> _Provided passage_

■ ■ ■ ■

Last weekend I was busy doing my weekly thorough cleaning, when I stumbled upon something chilling. I normally go room by room tidying things up.

So when I was tidying up stuff in my house girl Eshe’s room which she shares with my daughter Tasha, that’s when I spotted a suspicious brown paper. A cocktail of medicines stuffed neatly under her bed.

I looked at them closely and immediately knew what they were. Anti RetroVirals (ARVs).  Being an NGO person, I can smell ARVs from a kilometre away. There is something so striking about these meds unlike the kawaida ones.

Like all mothers, my initial reaction was shock and anger. I immediately stopped what I was doing and sat on the floor staring blankly at the drugs. A floodgate of questions went through my mind while I sat on the cold floor. Tears welled down my eyes as I started to imagine all the wrong things that could have happened, given the current reality.

“Is she really sick, ama these drugs are for somebody else?”

“But she looks so well, I have never even heard her coughing...”

“Is that why she is a widow?”

“But if she’s sick, why didn’t she tell me she was HIV positive when I was employing her yet she knows I have small children?”

“What if ....”

As my mind went deep into this abyss of endless questions, that still small voice jolted me back to my senses. Perhaps I was being too harsh on Eshe. Looking at her situation with the lens of an enlightened community health worker, clearly there was no crime the poor woman had committed.

■ ■ ■ ■

> _Apply what you read_
A. In the passage about the ARVs, write out the stretch from "As my mind went" through "woman had committed.", swapping "harsh" for "hard".
B. Shorten the paragraph of the passage about the ARVs that begins "Like all mothers", keeping its main facts.
The listing after this comes from a different source than the passage.

■ ■ ■ ■

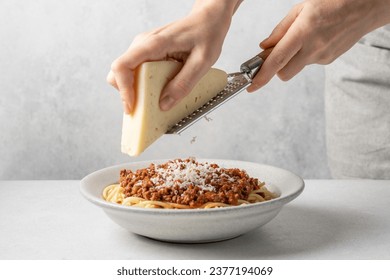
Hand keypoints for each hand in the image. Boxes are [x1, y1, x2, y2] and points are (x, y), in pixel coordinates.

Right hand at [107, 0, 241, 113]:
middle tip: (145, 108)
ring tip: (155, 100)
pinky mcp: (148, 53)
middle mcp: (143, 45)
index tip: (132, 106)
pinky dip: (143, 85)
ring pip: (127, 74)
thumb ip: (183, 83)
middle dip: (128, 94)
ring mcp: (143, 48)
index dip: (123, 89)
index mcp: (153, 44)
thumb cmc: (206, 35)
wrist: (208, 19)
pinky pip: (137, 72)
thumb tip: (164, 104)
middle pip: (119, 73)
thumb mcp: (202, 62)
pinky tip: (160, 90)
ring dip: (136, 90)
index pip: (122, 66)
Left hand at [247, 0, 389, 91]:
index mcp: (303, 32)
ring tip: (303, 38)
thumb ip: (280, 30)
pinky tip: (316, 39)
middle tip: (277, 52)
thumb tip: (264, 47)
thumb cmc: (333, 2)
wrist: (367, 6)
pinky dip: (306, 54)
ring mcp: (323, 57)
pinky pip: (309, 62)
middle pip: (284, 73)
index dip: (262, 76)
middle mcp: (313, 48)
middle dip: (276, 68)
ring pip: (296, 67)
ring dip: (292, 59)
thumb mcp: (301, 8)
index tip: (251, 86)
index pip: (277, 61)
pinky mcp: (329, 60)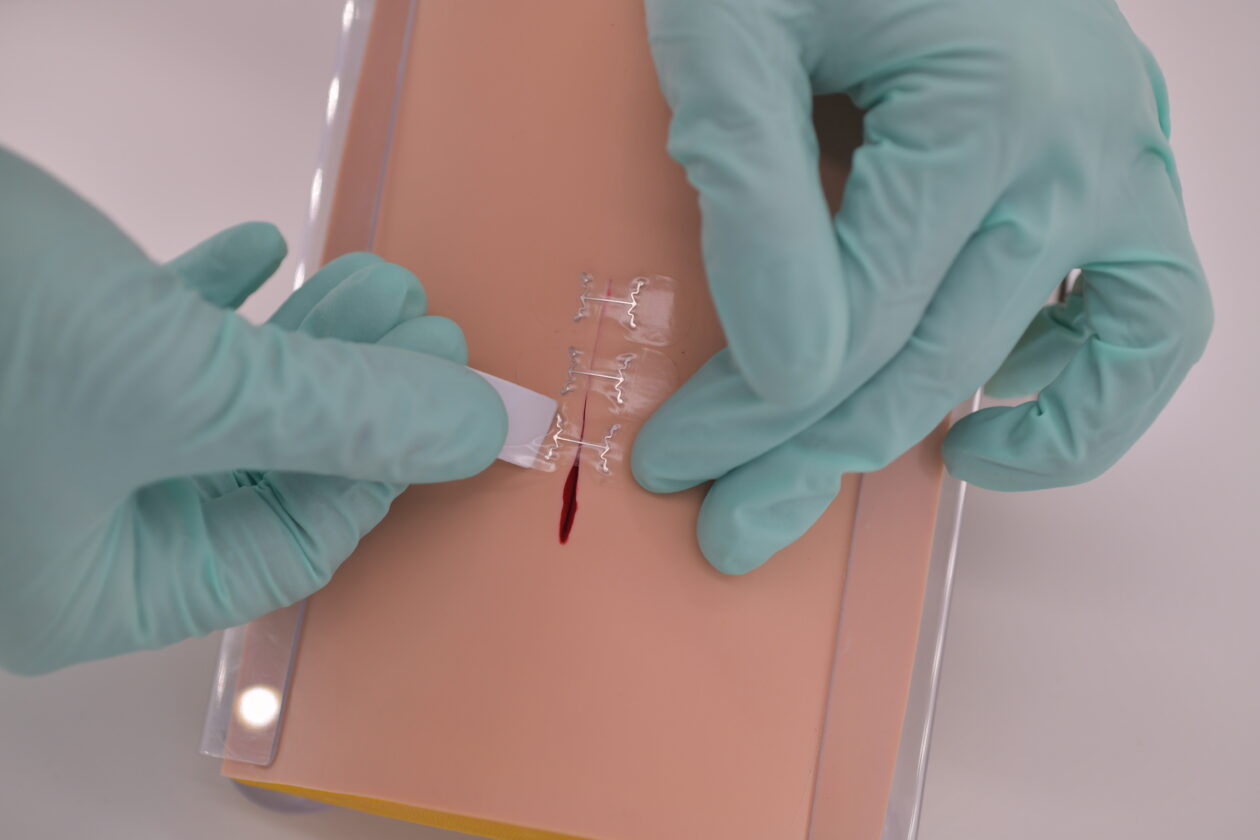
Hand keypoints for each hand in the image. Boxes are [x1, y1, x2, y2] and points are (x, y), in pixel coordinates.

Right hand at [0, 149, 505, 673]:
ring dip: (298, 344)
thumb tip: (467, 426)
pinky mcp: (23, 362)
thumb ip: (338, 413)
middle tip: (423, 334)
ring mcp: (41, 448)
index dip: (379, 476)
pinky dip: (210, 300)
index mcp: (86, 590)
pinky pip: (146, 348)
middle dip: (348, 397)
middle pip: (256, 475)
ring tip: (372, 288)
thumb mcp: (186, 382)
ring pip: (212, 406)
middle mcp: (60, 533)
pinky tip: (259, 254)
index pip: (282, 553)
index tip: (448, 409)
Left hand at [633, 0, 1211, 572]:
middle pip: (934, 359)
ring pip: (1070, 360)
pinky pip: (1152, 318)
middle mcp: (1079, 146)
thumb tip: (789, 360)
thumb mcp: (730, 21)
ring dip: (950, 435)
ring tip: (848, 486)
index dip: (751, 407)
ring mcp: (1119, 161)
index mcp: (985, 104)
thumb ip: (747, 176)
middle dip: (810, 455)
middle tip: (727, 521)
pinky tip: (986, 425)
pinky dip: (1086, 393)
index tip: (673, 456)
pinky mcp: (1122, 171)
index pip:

■ ■ ■ ■

> _Answers to the tasks_
A.
As my mind went deep into this abyss of endless questions, that still small voice jolted me back to my senses. Perhaps I was being too hard on Eshe. Looking at her situation with the lens of an enlightened community health worker, clearly there was no crime the poor woman had committed.

B. Like all mothers, I first felt shock and anger. I stopped what I was doing and sat on the cold floor staring at the drugs as questions flooded my mind. Tears came as I imagined all the wrong things that could have happened.